» SHORT TASK
Convert all of the records below into a JSON list of strings, one string per line, skipping any blank lines. Leave the pictures out of the answer.

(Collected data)
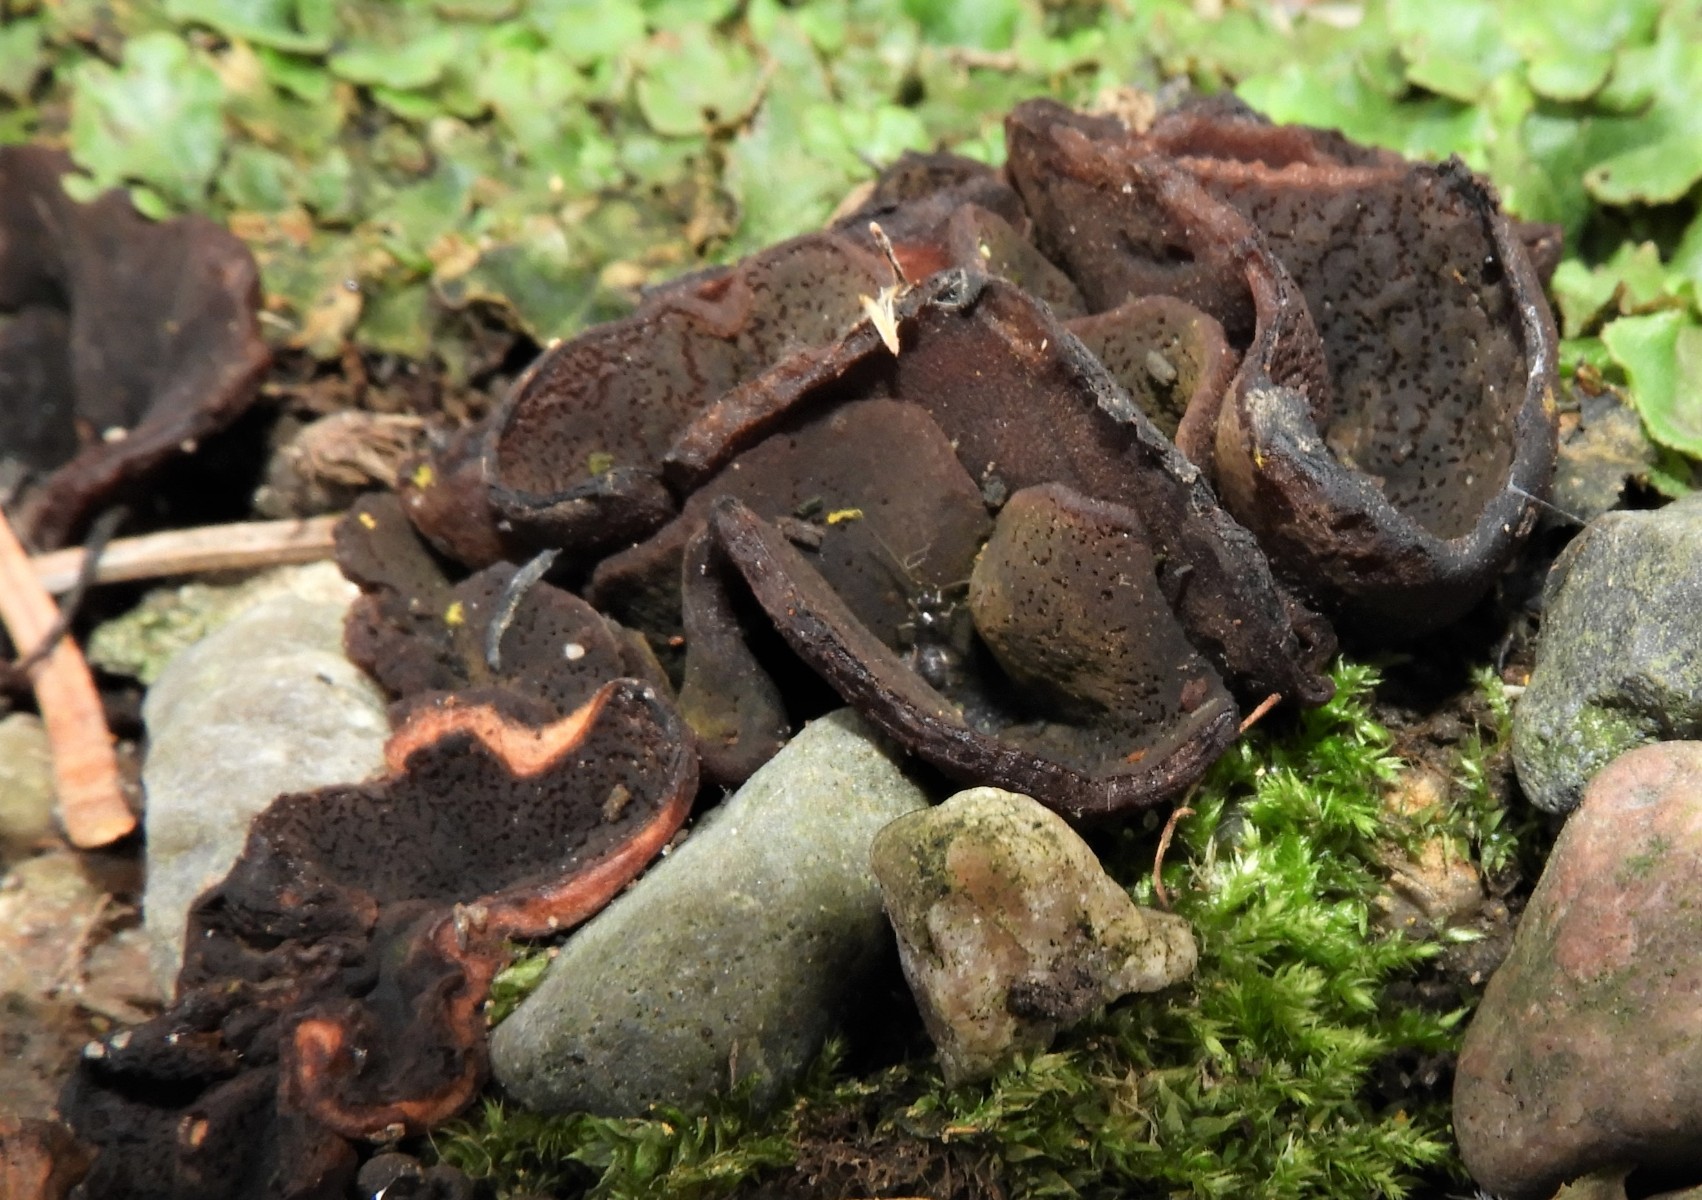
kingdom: Fungi
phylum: Ascomycota
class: Pezizomycetes
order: Pezizales
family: Pezizaceae
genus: Peziza
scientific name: Peziza
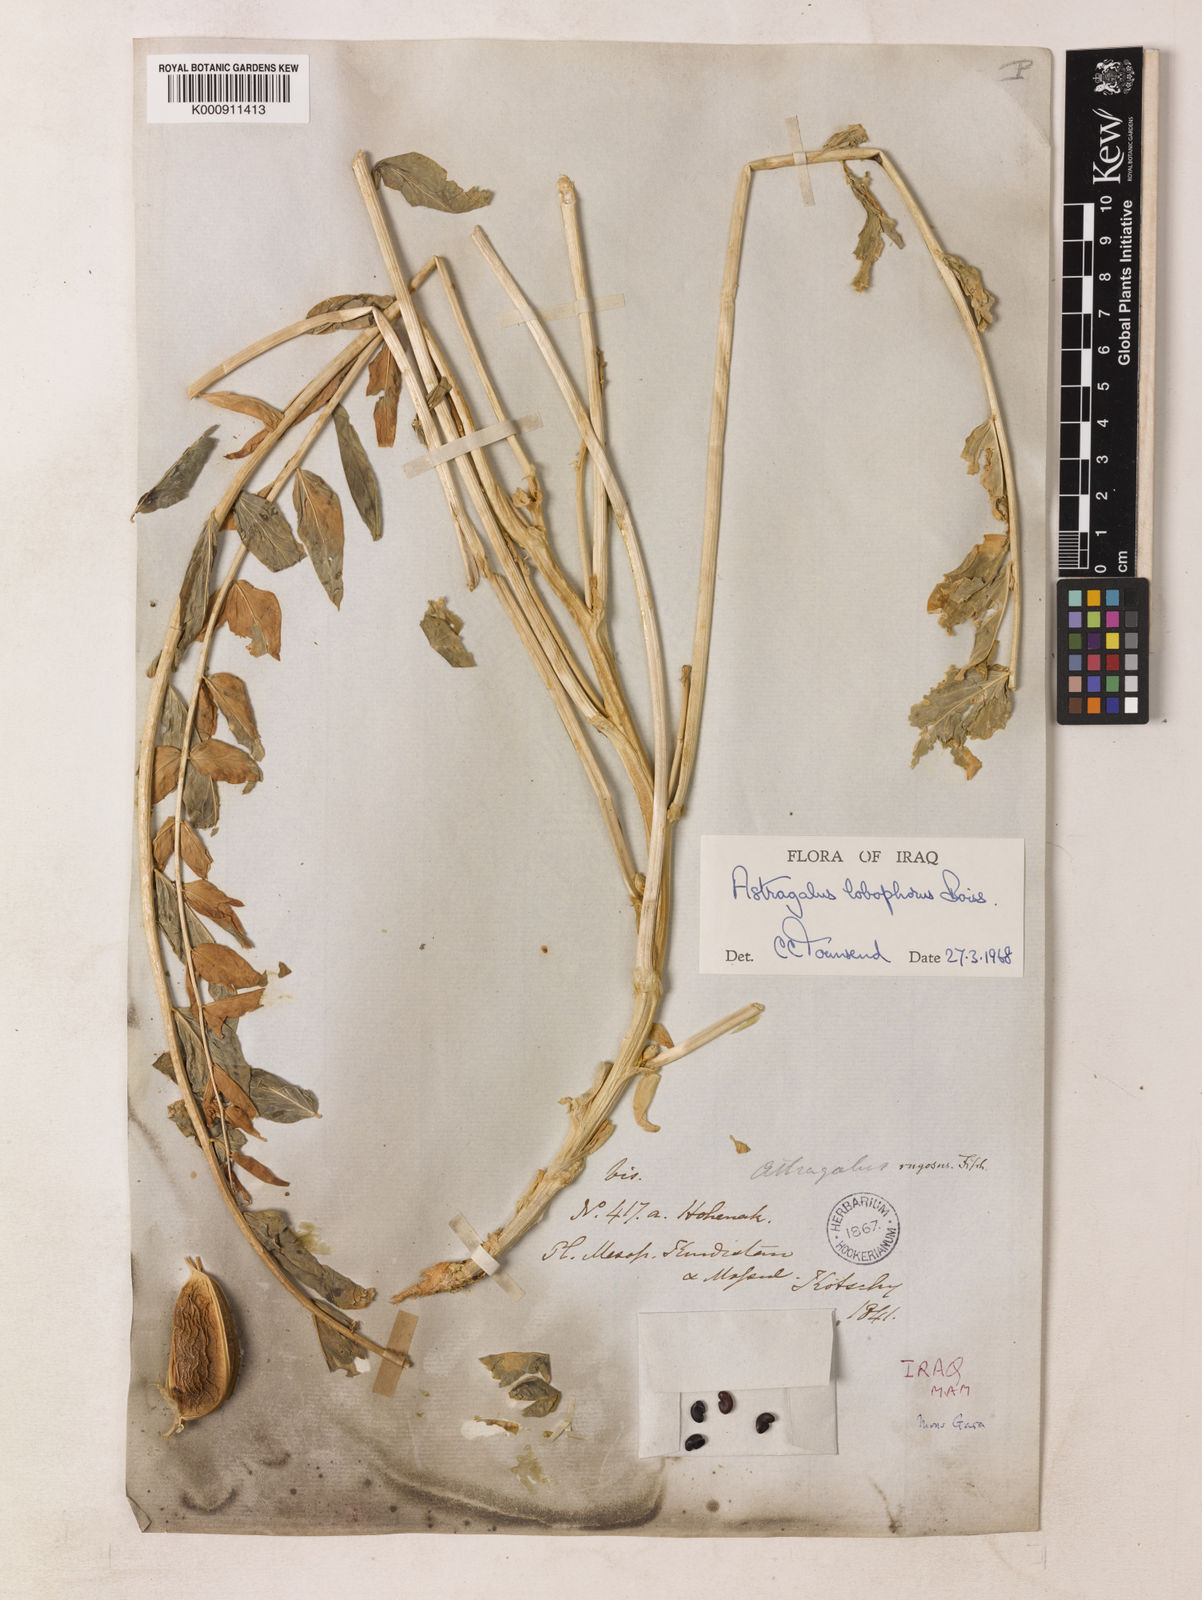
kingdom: Plantae
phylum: Tracheophyta
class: Magnoliopsida
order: Fabales
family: Fabaceae
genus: Astragalus
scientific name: Astragalus ovinus
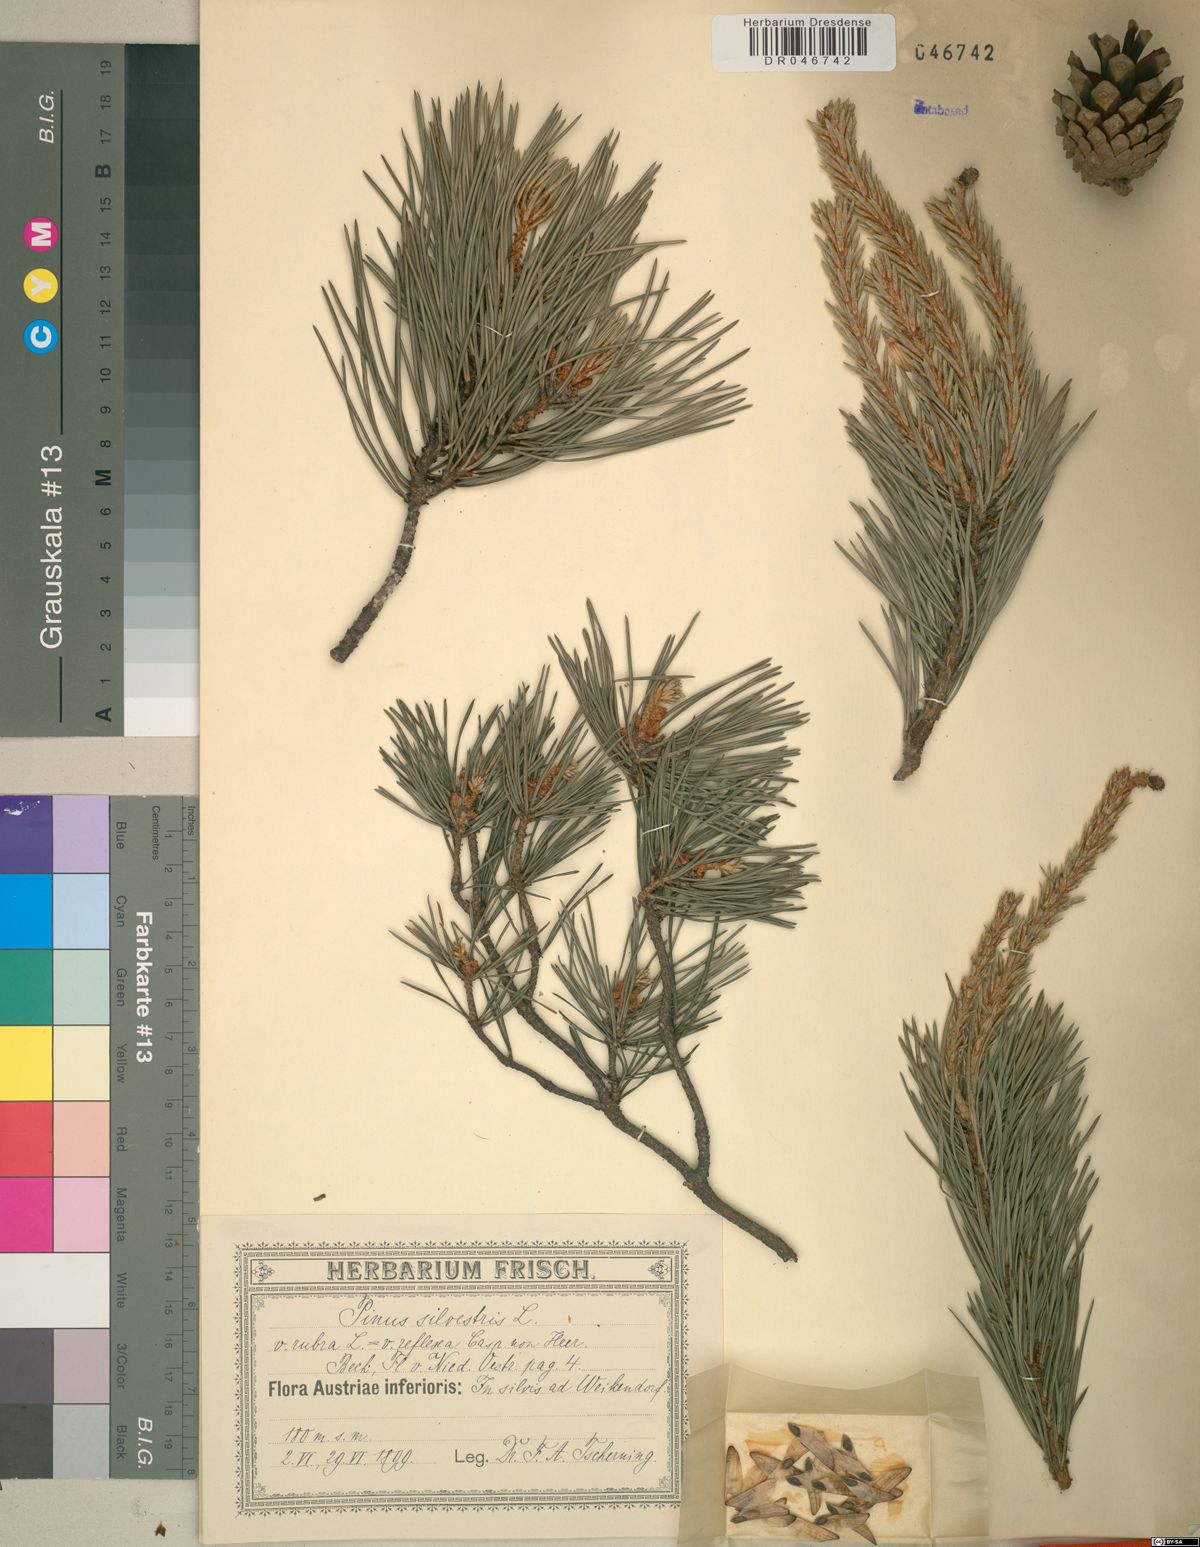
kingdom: Plantae
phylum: Tracheophyta
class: Pinopsida
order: Pinales
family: Pinaceae
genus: Pinus
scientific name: Pinus sylvestris
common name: Scots pine
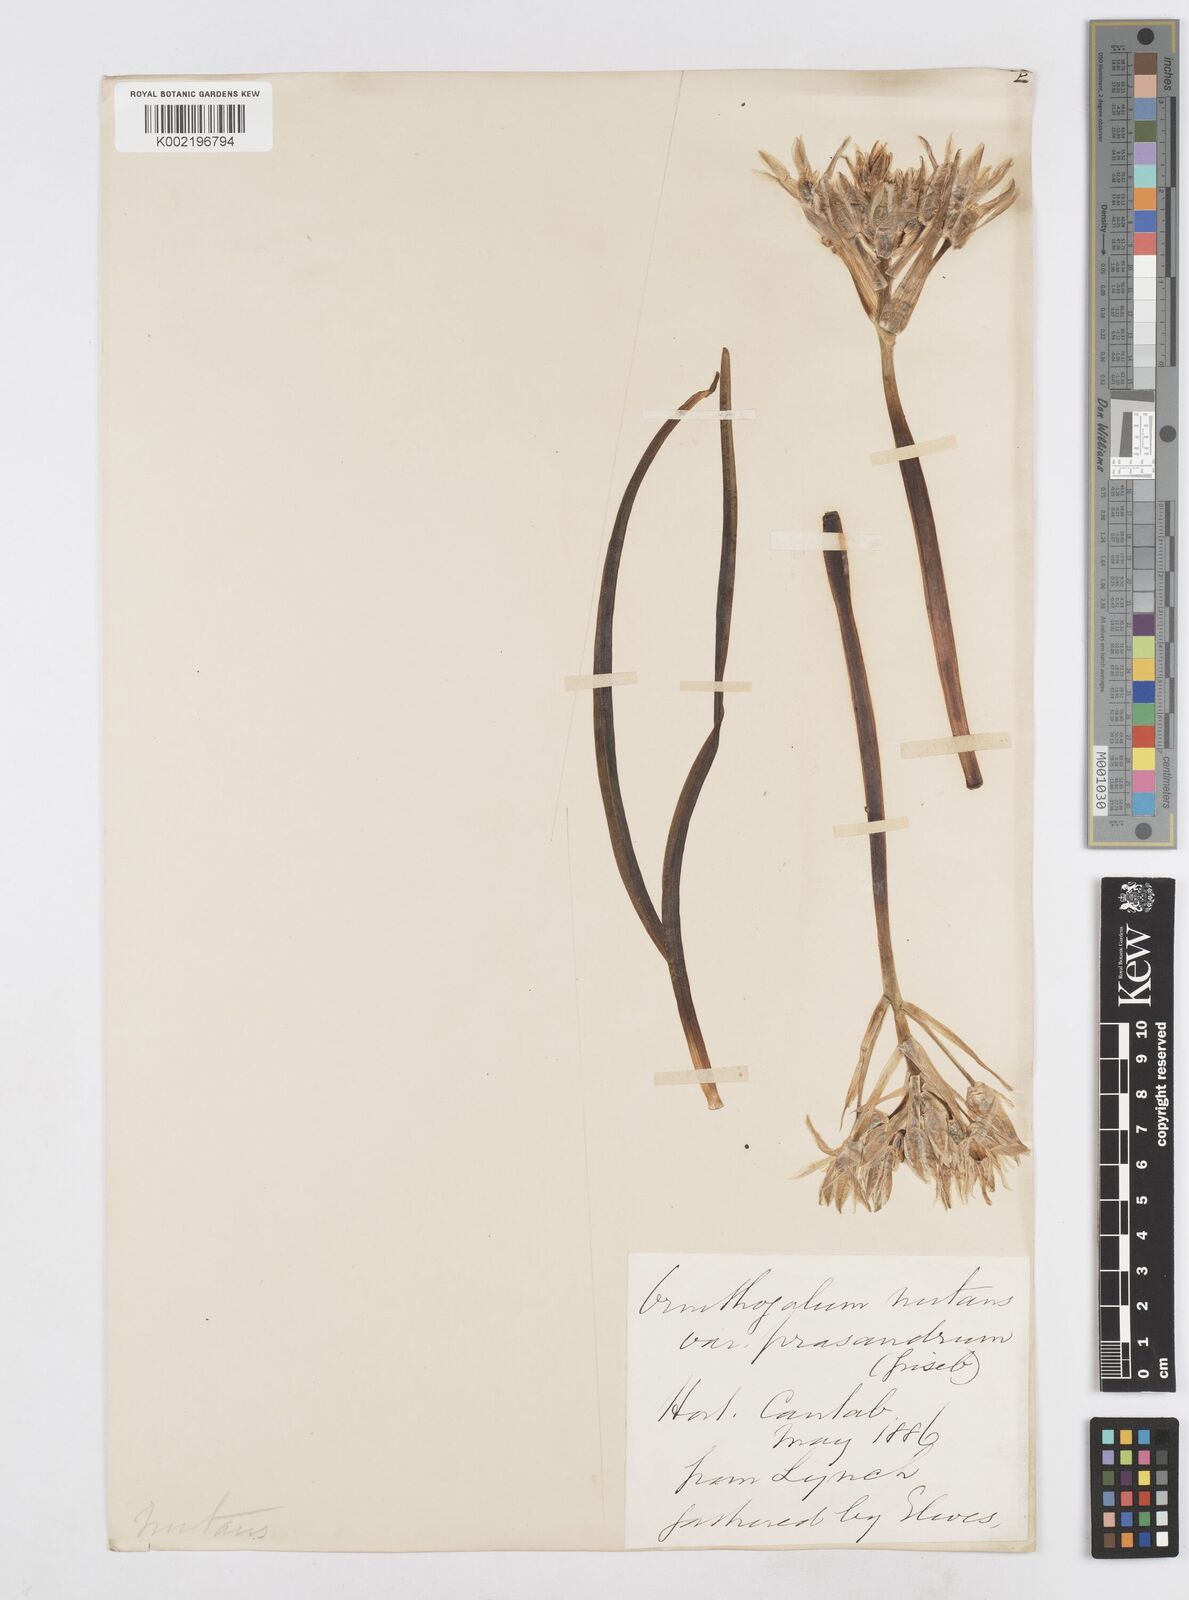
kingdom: Plantae
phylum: Tracheophyta
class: Liliopsida
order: Asparagales
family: Asparagaceae
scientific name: Asparagaceae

» RESPONSE TO THE TASK
[
  "kingdom: Fungi",
  "phylum: Ascomycota",
  "class: Pezizomycetes",
  "order: Pezizales",
  "family: Pezizaceae",
  "genus: Peziza",
  "scientific name: Peziza",
  "kingdom: Plantae",
  "phylum: Tracheophyta",
  "class: Magnoliopsida",
  "order: Fabales",
  "family: Fabaceae",
  "genus: Astragalus",
  "scientific name: Astragalus ovinus",
  "kingdom: Plantae",
  "phylum: Tracheophyta",
  "class: Pinopsida",
  "order: Pinales",
  "family: Pinaceae",
  "genus: Pinus",
  "scientific name: Pinus sylvestris",
  "common name: Scots pine",
  "kingdom: Plantae",
  "phylum: Tracheophyta",
  "class: Liliopsida",
  "order: Asparagales",
  "family: Asparagaceae",
  "scientific name: Asparagaceae"
]